M. Cherpion a émis, sur les commissions paritaires régionales, des opinions opposées à celles de son collègue de l'UMP M. Delatte. Par le fait, les deux positions existent : celle de l'UPA, selon laquelle ces instances fonctionnent bien ; celle de la CGPME, qui soutient le contraire. Mme Le Callennec, de son côté, a évoqué la Fédération française du bâtiment (FFB), qui, sur la question de la représentation, est en conflit avec l'UPA et relève à la fois du MEDEF et de la CGPME. J'ai rencontré son président et me suis efforcé de le convaincre. Le système fonctionne pour l'UPA et pour la Confédération de l'artisanat et des petites entreprises du bâtiment, la CAPEB : il n'y a pas de raison qu'il n'en aille pas de même pour la FFB. Ne jouons pas à nous faire peur…

La simplification a été saluée, par exemple sur le regroupement des dix-sept obligations d'information et de consultation du CE en trois grandes consultations ; elle permettra de mieux prendre en compte les enjeux stratégiques et les préoccupations des salariés.

Sur les seuils, nous avons tout de même un peu avancé. Le Gouvernement a opté pour une harmonisation en relevant à 300 salariés les seuils actuellement fixés à 150 et à 200. Le seuil de 300 salariés, outre qu'il existe déjà, a l'avantage d'être celui à partir duquel la représentation syndicale est pour ainsi dire générale, puisque celle-ci atteint alors 95 % – et 93 % pour les instances représentatives du personnel. Lors de ma prise de fonction, j'ai proposé aux responsables de l'ensemble des organisations syndicales de suspendre, pendant deux ou trois ans, l'application du seuil de cinquante salariés, d'autant que la loi prévoit déjà un délai d'application d'un an : cela, leur avais-je fait observer, priverait le patronat de son argument selon lequel cet effet de seuil empêcherait la création de 500 000 à 1 million d'emplois. Mais les organisations syndicales ayant rejeté cette proposition, je ne l'ai pas retenue. Du coup, l'argument patronal demeure…

Le compte personnel d'activité, je le répète, n'implique en rien un contournement de l'article L. 1. Les partenaires sociaux seront consultés, mais il est normal que la représentation nationale fixe le cadre ; j'ai déjà fait part de mes observations sur certaines propositions.

M. Vercamer nous reproche un certain immobilisme sur les seuils ; mais la majorité à laquelle il appartenait n'a rien changé aux 35 heures qu'elle ne cessait pourtant d'incriminer, non plus d'ailleurs qu'aux seuils, pendant les dix années où elle fut aux affaires.

L'idée d'une sécurisation des parcours professionnels, je l'ai dit, n'est pas nouvelle. Sur ce point, je réserve la primeur de mes suggestions à ma formation politique, qui, je l'espère, les fera sienne. Les partenaires sociaux seront bien entendu associés à la réflexion.

*-*-*

--- CONSIGNES À SUIVRE ---
Selon l'extrait retenu, à combien de salariés le Gouvernement relève-t-il les seuils actuellement fixés à 150 et à 200 ?

*-*-*

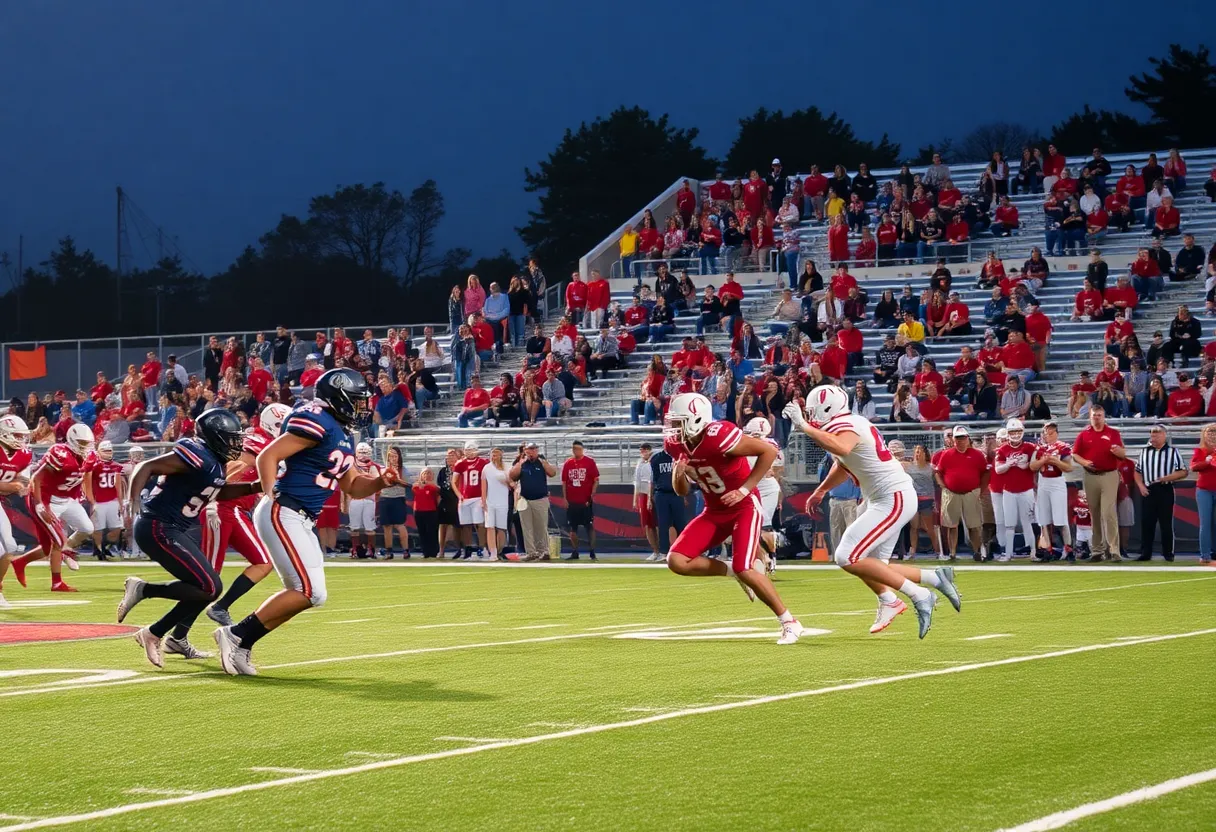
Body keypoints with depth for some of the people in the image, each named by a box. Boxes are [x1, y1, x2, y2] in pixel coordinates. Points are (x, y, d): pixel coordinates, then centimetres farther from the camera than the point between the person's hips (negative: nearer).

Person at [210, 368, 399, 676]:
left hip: (300, 522, 10)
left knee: (302, 593, 11)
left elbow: (352, 487, 25)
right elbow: (268, 457, -18)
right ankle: (237, 635, -6)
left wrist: (380, 482, 6)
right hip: (282, 514, -10)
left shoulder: (342, 435, 17)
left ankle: (239, 643, 13)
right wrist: (273, 500, -24)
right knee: (310, 592, -12)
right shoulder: (317, 422, -14)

*-*-*

--- RÉPONSE À L'EXERCICE ---
À 300 salariés.